Op 28 juni werd de motie uitgevoerd in de zin dat een groot aantal documenten werd vrijgegeven, met uitzondering van de taxatie.
In deze kwestie zijn drie documenten van belang. Te weten;
- De door Orez bv afgegeven Offerte voor het project. Dat document staat ook bekend als exploitatieopzet of kortweg bod.
- De Taxatie van de offerte door de firma Fakton/BaseValue. Deze taxatie vond plaats op grond van Europese wet- en regelgeving.
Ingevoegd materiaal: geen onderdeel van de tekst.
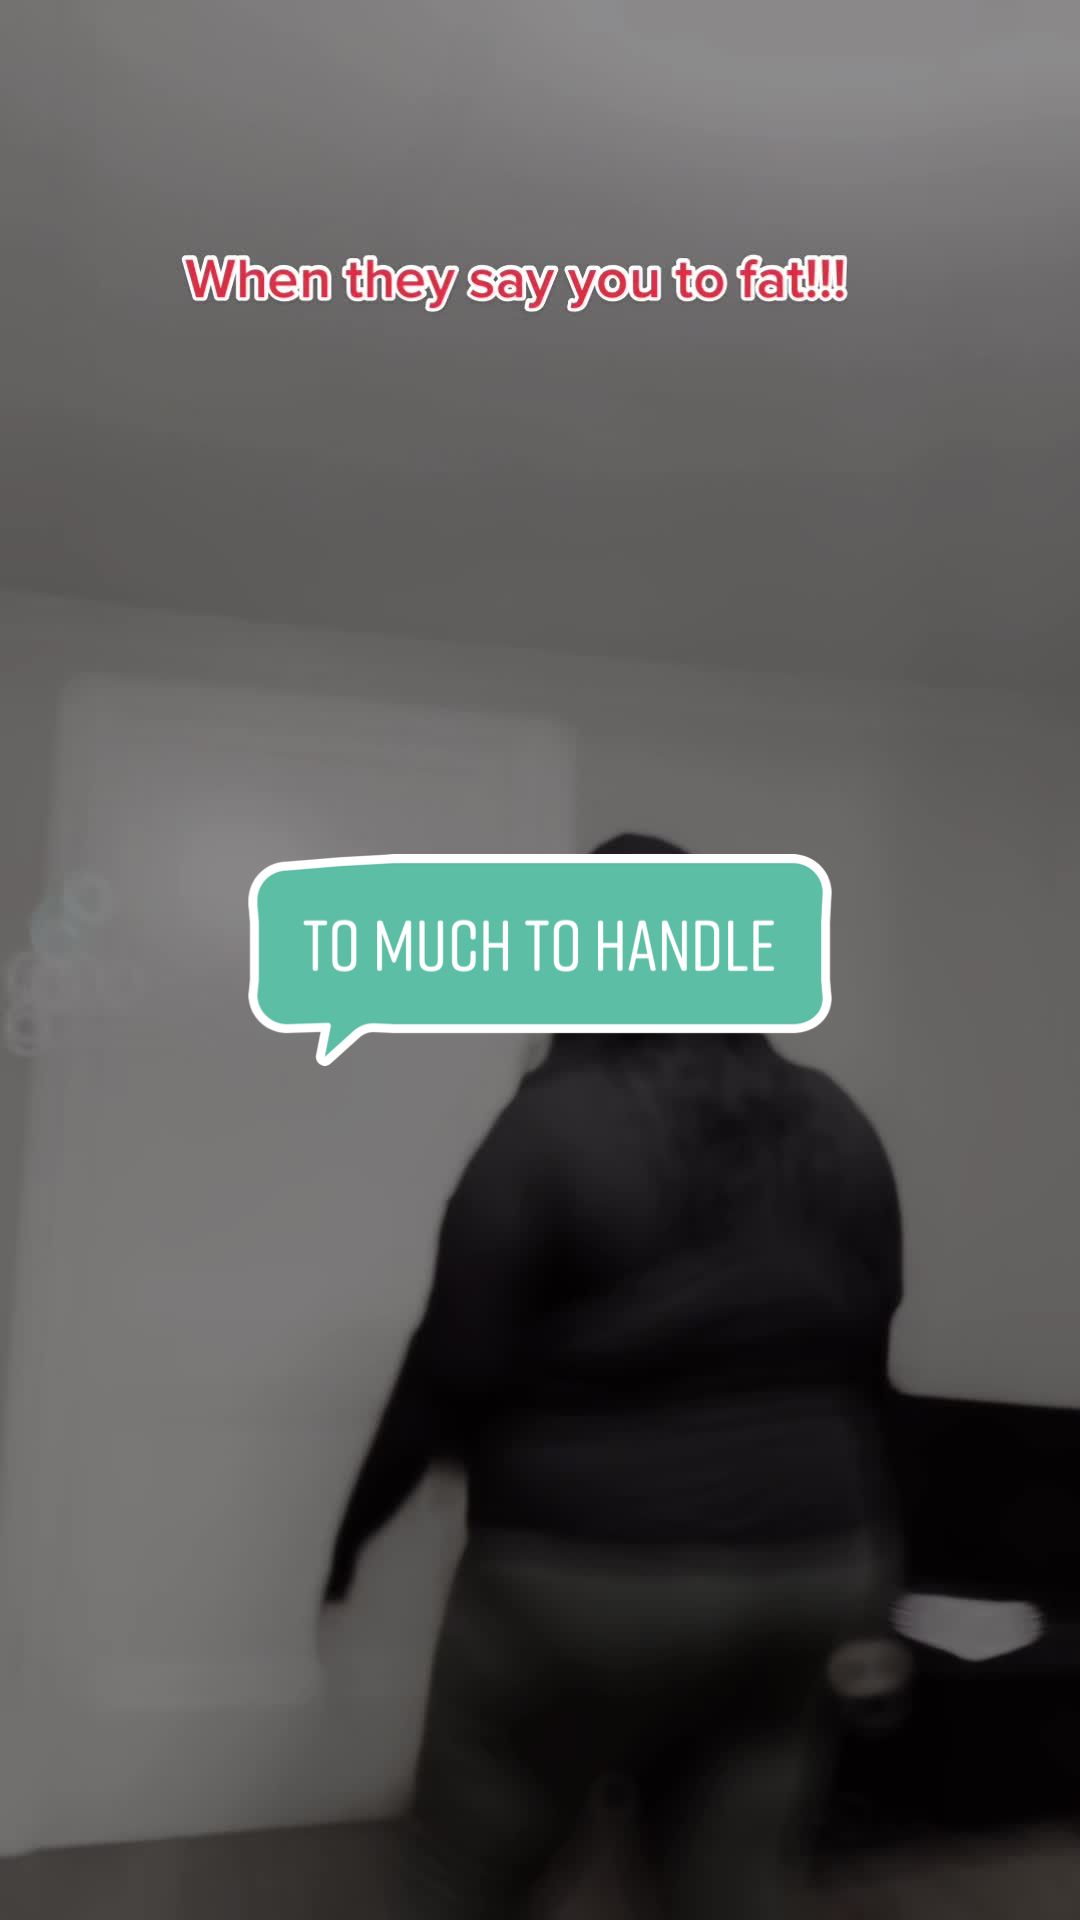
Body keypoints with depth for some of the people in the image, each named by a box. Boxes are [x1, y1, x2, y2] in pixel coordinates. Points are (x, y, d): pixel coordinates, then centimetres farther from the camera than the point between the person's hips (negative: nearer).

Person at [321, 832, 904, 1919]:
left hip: (591, 1574, -5)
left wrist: (358, 1523, 3)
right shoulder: (838, 1126, 2)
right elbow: (864, 1358, 9)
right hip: (806, 1564, 6)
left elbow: (455, 1369, -12)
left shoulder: (554, 1124, -15)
Ze moest uitsluitsel geven over de vraag of de offerte (waarop de Anterieure Overeenkomst zou worden gebaseerd) marktconform was.
- Tot slot de Anterieure Overeenkomst, waarin de op de Offerte gebaseerde afspraken waren vastgelegd, die volgens de Taxatie marktconform waren.
Zelf had ik eerder om inzage gevraagd in de Offerte en de Taxatie, hetgeen me door het college werd geweigerd. Op 28 juni 2021 maakte het college de Offerte en de Overeenkomst voor iedereen inzichtelijk, terwijl de Taxatie alleen aan de raad ter inzage werd gegeven.
Onder voorwaarde, dat de raadsleden t.a.v. de inhoud van de Taxatie een geheimhoudingsplicht in acht zouden nemen.
Vanwege die geheimhoudingsplicht werd de facto een doofpot gecreëerd. Vanaf 28 juni 2021 heeft de raad niet langer in openbare, maar uitsluitend in besloten bijeenkomsten, over het REZ vergaderd.
Hoofzakelijk uit angst de geheimhoudingsplicht te overtreden en daarvan de gevolgen te ondervinden zoals neergelegd in Artikel 272 van het Wetboek van Strafrecht.
Wat de raad zich bij dit alles niet heeft gerealiseerd is, dat de Taxatie niet het bewijs is van een marktconforme offerte van Orez en dat (in dat opzicht) door het college een valse voorstelling van zaken is gegeven.
Een valse voorstelling van zaken, die er toe geleid heeft dat gemeentelijk bezit ter waarde van 30 miljoen voor slechts € 335.000,- van de hand is gedaan.
Hetgeen moet worden aangemerkt als wanprestatie, ofwel een toerekenbare tekortkoming.
Zodat (samenvattend) kan worden vastgesteld, dat de raad van Enkhuizen het bewijs van een door haar college gepleegde wanprestatie geheim heeft verklaard en tegelijkertijd probeert de gebeurtenissen daaromtrent in een doofpot onder te brengen.